▶ _OBJETIVO DE LA TAREA_
Transcriba fielmente el fragmento del texto sobre el príncipe de Gales comprendido entre "También habló con" y "Como la fe.", ambos incluidos.
───── TEXTO PARA LEER
Una encuesta realizada entre la población del Reino Unido ha revelado que de todos los miembros de la familia real, el príncipe de Gales es el más popular. Esto cayó algo por sorpresa, pues anteriormente la opinión pública lo consideraba un excéntrico inactivo que conversaba con las flores de su jardín y llevaba calzoncillos largos. Su boda con la encantadora lady Diana, que entre otras cosas, le recortó la ropa interior, no consiguió mejorar su imagen. De hecho, hubo demasiados rumores de incompatibilidad matrimonial, siguiendo el esquivo e introspectivo príncipe sus costumbres antisociales y rechazando las discotecas, las pistas de los hipódromos y los flashes de los fotógrafos de moda.Parece ser que la nueva popularidad de Carlos -el 21%, en tanto que su majestad la reina alcanzó solamente el 11%-se debe a un interesante programa de televisión hecho por él mismo y retransmitido el pasado mes de noviembre. Fue un ataque muy elocuente a las nuevas tendencias de la arquitectura británica, y el príncipe demostró ser un maestro de ese medio que, más que hacer, hunde demagogos. Lo más importante fue que Carlos demostró que no era un demagogo. Defendió la restauración de la belleza en el panorama nacional, denunció el cinismo y la vulgaridad de los planificadores y promotores y, lo que no hacen los demagogos, habló con el corazón.

También habló con autoridad, con ese tipo de autoridad que no le debe nada a la ambición política, pues una cualidad del sistema monárquico británico es su independencia de la política. Cuando habla la señora Thatcher, somos conscientes de que habla desde el punto de vista de la ideología de un partido, si es que la teoría de un mercado brutalmente libre se puede llamar ideología. Ningún político dice toda la verdad. Si un partido cualquiera tuviera el monopolio de la verdad, no habría necesidad de una oposición. Un miembro de la familia real puede, si tiene el atrevimiento y la capacidad, tratax temas que los políticos consideran demasiado irrelevantes como para fijarse en ellos. Como la belleza. Como la fe.
──────────
───── MATERIAL PROPORCIONADO
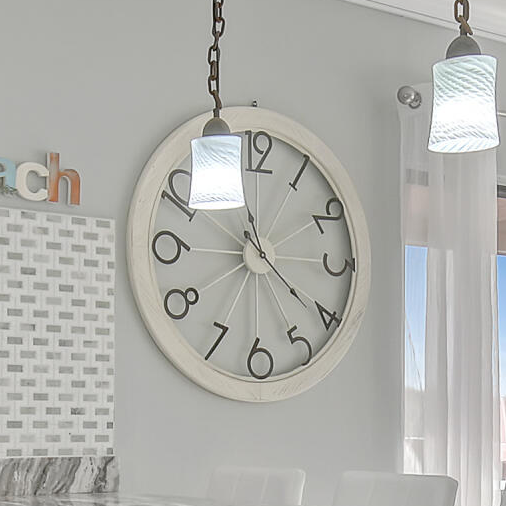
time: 4:21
──────────
▶ _RESPUESTA_
También habló con autoridad, con ese tipo de autoridad que no le debe nada a la ambición política, pues una cualidad del sistema monárquico británico es su independencia de la política. Cuando habla la señora Thatcher, somos conscientes de que habla desde el punto de vista de la ideología de un partido, si es que la teoría de un mercado brutalmente libre se puede llamar ideología. Ningún político dice toda la verdad. Si un partido cualquiera tuviera el monopolio de la verdad, no habría necesidad de una oposición. Un miembro de la familia real puede, si tiene el atrevimiento y la capacidad, tratax temas que los políticos consideran demasiado irrelevantes como para fijarse en ellos. Como la belleza. Como la fe.